He had to find someone who would help him, then. Shifu wouldn't if she wouldn't--if Oma thought Daniel had been indoctrinated by the SGC, certainly Shifu had been by her. Ganos Lal might wish for good, but she was too frightened of the Others' attention and too willing to accept collateral damage, if there was any truth to the stories of her and Merlin.
But there was one who had seemed willing to help him...
"Maybe I'll just ask Jim," he said.
"Don't," Oma snapped, and actually reached out to grab his arm. "Daniel! Whatever you do, do not tell him anything you know about the Eyes. I know you think I'm being...unreasonable or paranoid, but sometimes you have to trust me."
Daniel backed away from her--she had no power here, away from Kheb--and freed himself from her grasp. "I'd like to," he said. "Tell me what you have against him--tell me anything without all the evasions, or I'll go and ask him myself."
"He's...not a good person," she said. "Why do you think he was talking to you and just happened to bring up the Eyes? He wants them for something terrible."
"If he's so terrible, how did he even Ascend?" Daniel said, and then remembered, "He called you 'Mother.'"
She looked down.
"You helped him Ascend," he said.
"Yes, he's one of mine," she said. "He found me at Kheb--fooled me deliberately. He is the reason I was exiled."
"No--I thought you were exiled because you helped people in general Ascend--"
"You helped Martouf," she said impatiently, "and even with the Others' suspicions on you, you remain, more or less, free. It was a very special case that brought their wrath on me."
"But...he can't do anything," Daniel said. "The Others would..." He trailed off, thinking of what else Jim had said to him that one time they'd met. "This is...that's why the Others don't like people like me. Is this...was he..."
"You are not like him," she said sharply. "However much you disobey the Others, you would never be as corrupt as he."
"But how is he corrupt?" he asked, teetering between skepticism and a sense of dawning horror. "And did he start out that way? I mean...maybe he...he doesn't like the Others, Oma. I agreed with everything he said--he--maybe it's just a matter of...of...methods, and--"

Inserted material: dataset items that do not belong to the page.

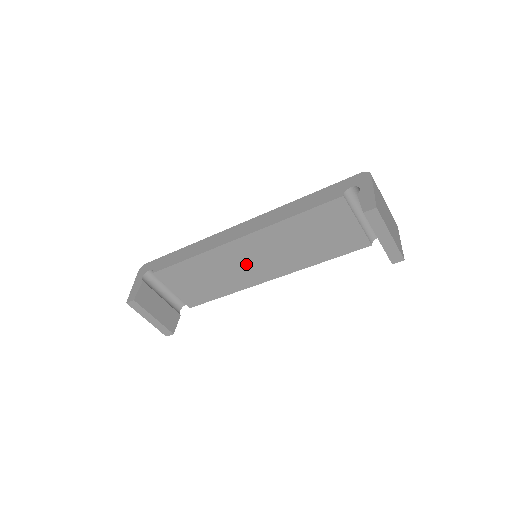
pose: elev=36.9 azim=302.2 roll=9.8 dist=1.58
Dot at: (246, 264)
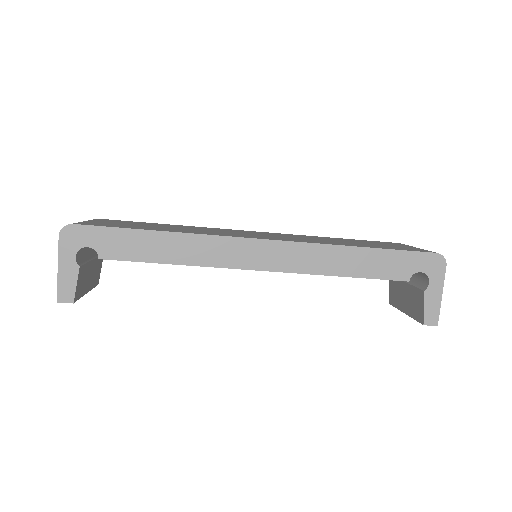
Dot at: occluded
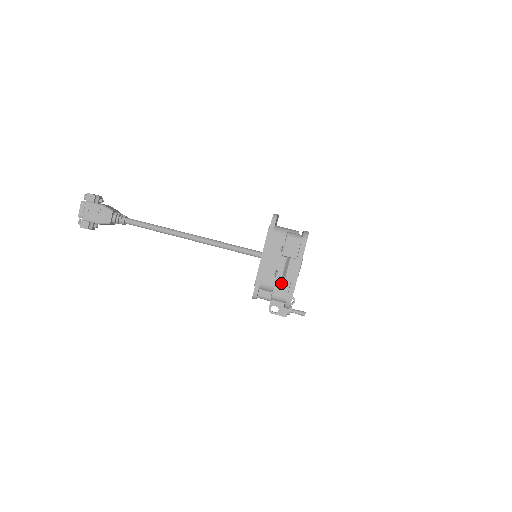
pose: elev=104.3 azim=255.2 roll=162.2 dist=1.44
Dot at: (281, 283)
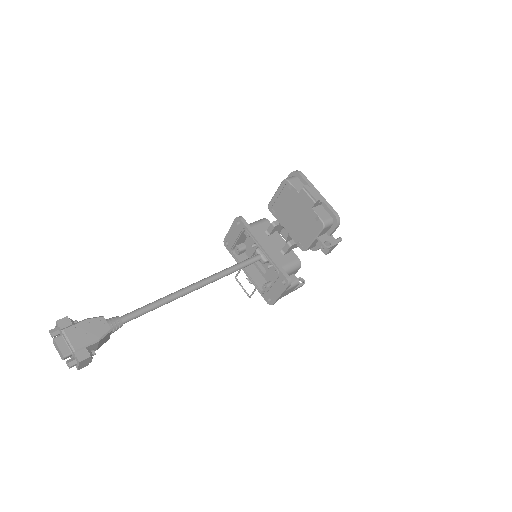
Dot at: (318, 210)
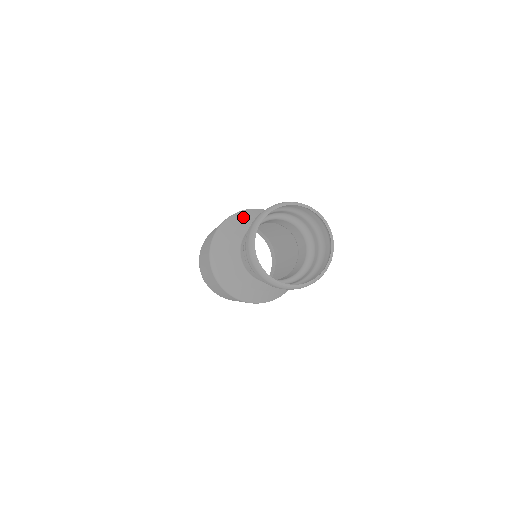
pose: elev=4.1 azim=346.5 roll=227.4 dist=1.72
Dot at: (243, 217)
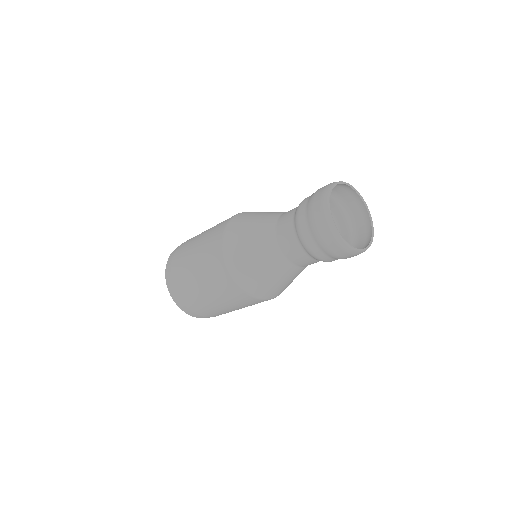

"He lied to me," she said again. "He reached Ascension by lying to the one person who might be foolish enough to believe him. He knew exactly what he was doing."
"But Jim told me about Anubis," Daniel said. "He told me about the Eyes. Why would he--"
"He asked you about the Eyes," Oma said. "Remember? He charmed you just like he charmed me. He told you what you wanted to hear and even gave you some harmless information to seem helpful. And then he asked you about the Eyes--what you knew, whether the SGC had them..."
"But I didn't know anything about the Eyes," he said, not wanting to believe her because it made everything more complicated. "Except--"
"Don't," she interrupted. "Whatever it is, I don't want to know it. Anubis has already shown interest in you several times--or, at least, interest in taunting you--and if he's listening..."
"Anubis hasn't shown interest in...me..." Daniel started, but Oma lowered her eyes again, and again, Daniel felt the pieces click into place far too late. "Jim? He's...Anubis is...I had a conversation with Anubis?" And then, "You Ascended Anubis!"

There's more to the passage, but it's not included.